What the task requires:
Make an exact copy of all the data, pictures excluded.

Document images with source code
++++++++

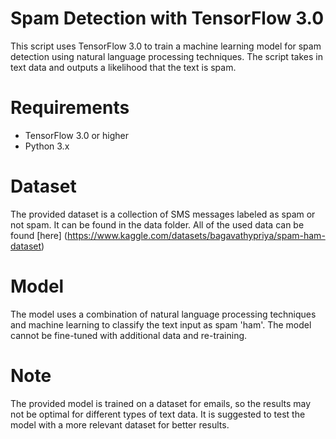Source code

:# Spam Detection with TensorFlow 3.0
This script uses TensorFlow 3.0 to train a machine learning model for spam detection using natural language processing techniques. The script takes in text data and outputs a likelihood that the text is spam.

# Requirements
- TensorFlow 3.0 or higher
- Python 3.x

# Dataset
The provided dataset is a collection of SMS messages labeled as spam or not spam. It can be found in the data folder. All of the used data can be found [here] (https://www.kaggle.com/datasets/bagavathypriya/spam-ham-dataset)

# Model
The model uses a combination of natural language processing techniques and machine learning to classify the text input as spam 'ham'. The model cannot be fine-tuned with additional data and re-training.

# Note
The provided model is trained on a dataset for emails, so the results may not be optimal for different types of text data. It is suggested to test the model with a more relevant dataset for better results.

++++++++

Answer for the task:
Source code

:# Spam Detection with TensorFlow 3.0
This script uses TensorFlow 3.0 to train a machine learning model for spam detection using natural language processing techniques. The script takes in text data and outputs a likelihood that the text is spam.

# Requirements
- TensorFlow 3.0 or higher
- Python 3.x

# Dataset
The provided dataset is a collection of SMS messages labeled as spam or not spam. It can be found in the data folder. All of the used data can be found [here] (https://www.kaggle.com/datasets/bagavathypriya/spam-ham-dataset)

# Model
The model uses a combination of natural language processing techniques and machine learning to classify the text input as spam 'ham'. The model cannot be fine-tuned with additional data and re-training.

# Note
The provided model is trained on a dataset for emails, so the results may not be optimal for different types of text data. It is suggested to test the model with a more relevant dataset for better results.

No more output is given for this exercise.